I hoisted one and then quickly another in his good name!!  And here's to you to Jim!! 8)


----------



## Nick Prochilo (Mar 17, 2005)

101, I didn't read this until after 8:00, but I had a few on pop any way.


----------



## Griff (Mar 17, 2005)

101

Fortunately I live in a later time zone and was able to have a Guiness and Jamison and a thought to your dad and several of my absent friends. What is it a about Irish whiskey that makes you think about heavy weight boxing and dead friends?

Griff


----------



## Greg Rempe (Mar 24, 2005)

BBQ101 said:
			
		

> Are you Glenns friend?



Nice memory 101...do you remeber who I am...we talked on the phone!!


----------



## Nick Prochilo (Mar 24, 2005)

BBQ101 said:
			
		

> Let me Guess your Greg Rempe I think. Ken P we are counting on your Chicken in August at the Md BBQ Bash in Bellaire. :-D Glenns doing the Ribs and I get Pork Butts and Briskets. I think with 3 Pit Masters we are going to Kick some Butt.  Greg you should come down and join us.  We might even let you tend the firebox on a real Pit ;-)

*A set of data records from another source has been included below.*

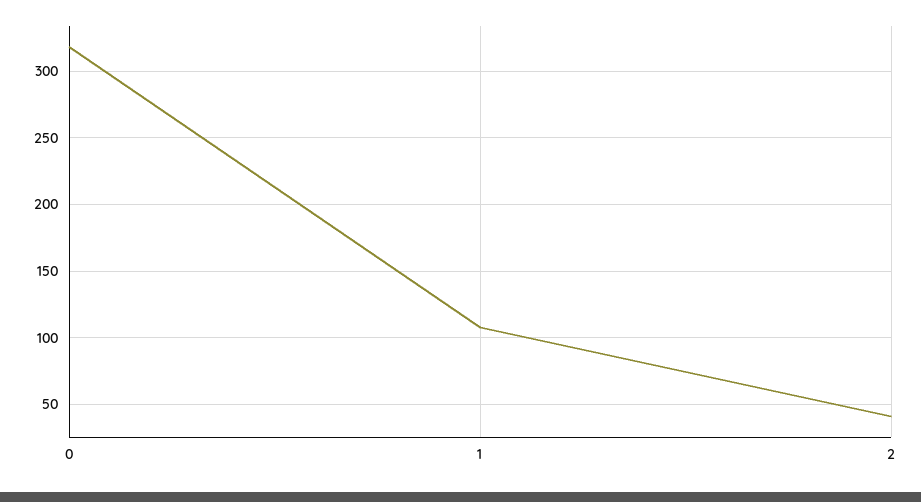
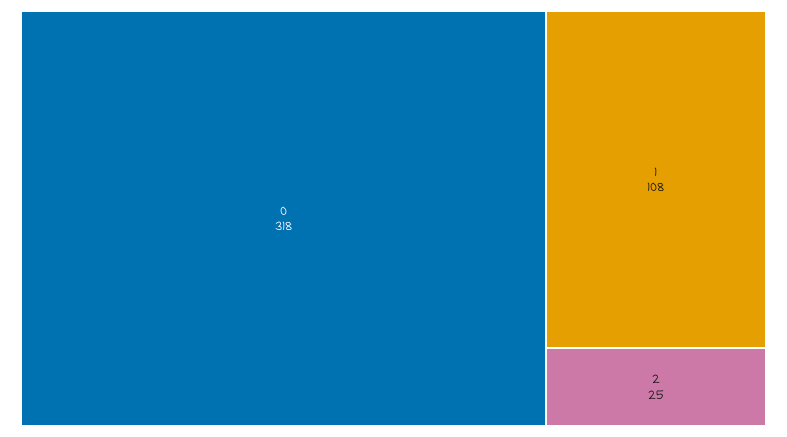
  {
    "0": 318,
    "1": 108,
-   "2": 40
+   "2": 25
  }

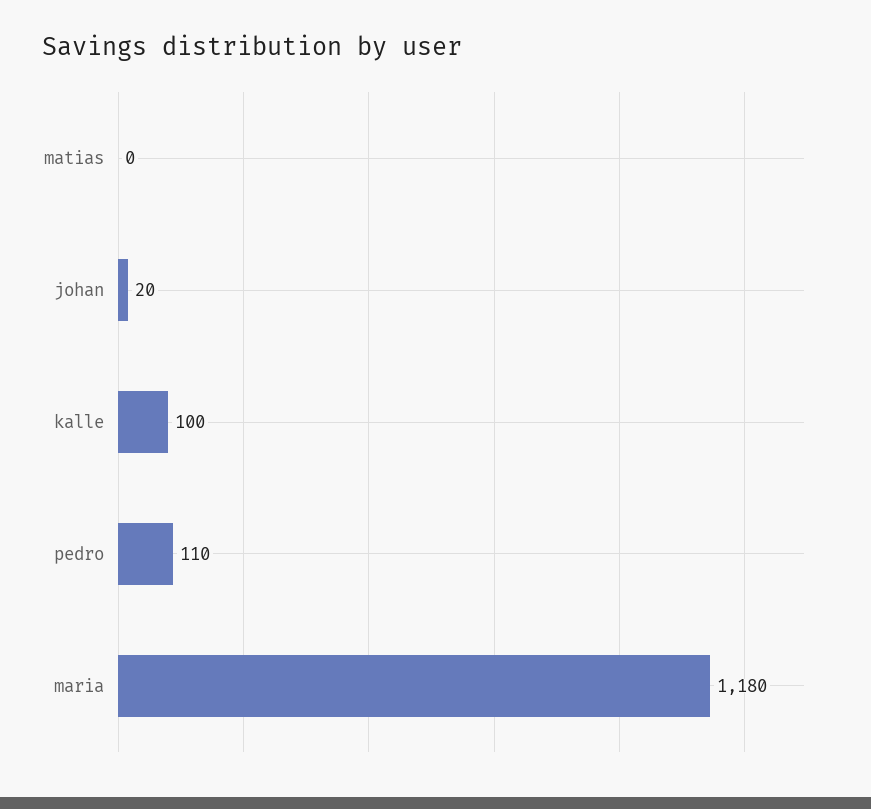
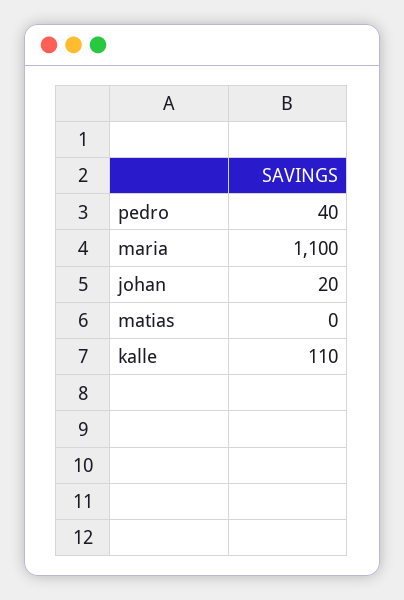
  {
    "matias": 0,
    "johan": 20,
-   "kalle": 100,
+   "kalle": 110,
-   "pedro": 110,
+   "pedro": 40,
-   "maria": 1180
+   "maria": 1100
  }

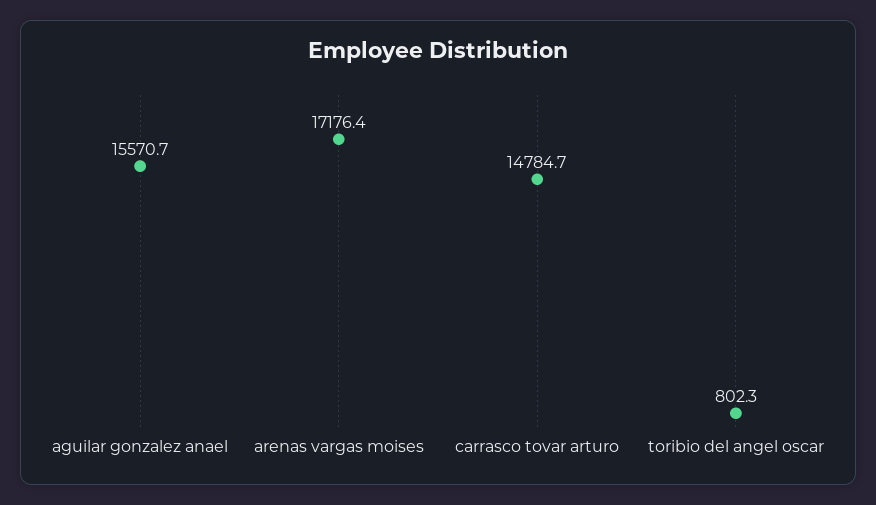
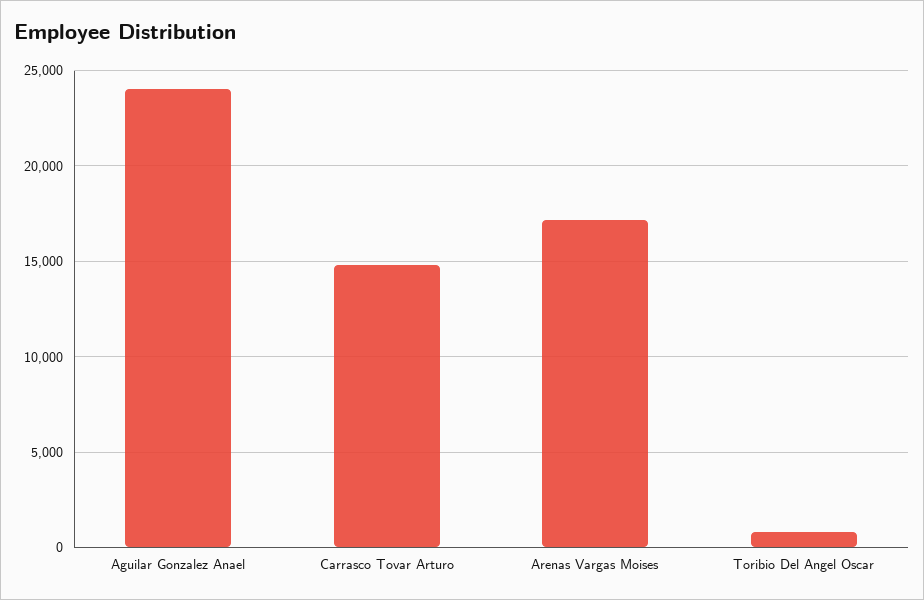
  {
-   "aguilar gonzalez anael": 15570.7,
+   "aguilar gonzalez anael": 24000,
    "arenas vargas moises": 17176.4,
    "carrasco tovar arturo": 14784.7,
    "toribio del angel oscar": 802.3
  }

You will have to lite the grill for him! :-D


----------



## Woodman1 (Mar 25, 2005)

BBQ101 said:
			
		

> Nick you kill me.



_Well_, they _do_ call him "Nick the Killer" in some circles


----------



## Nick Prochilo (Mar 25, 2005)

Oh man Woody, I missed you this past week. How was the convention?


----------



## Woodman1 (Mar 25, 2005)

I HATE LAS VEGAS!!!!!!!!! The convention was very productive though!


----------



## Woodman1 (Mar 26, 2005)

Don't get me started girl!


----------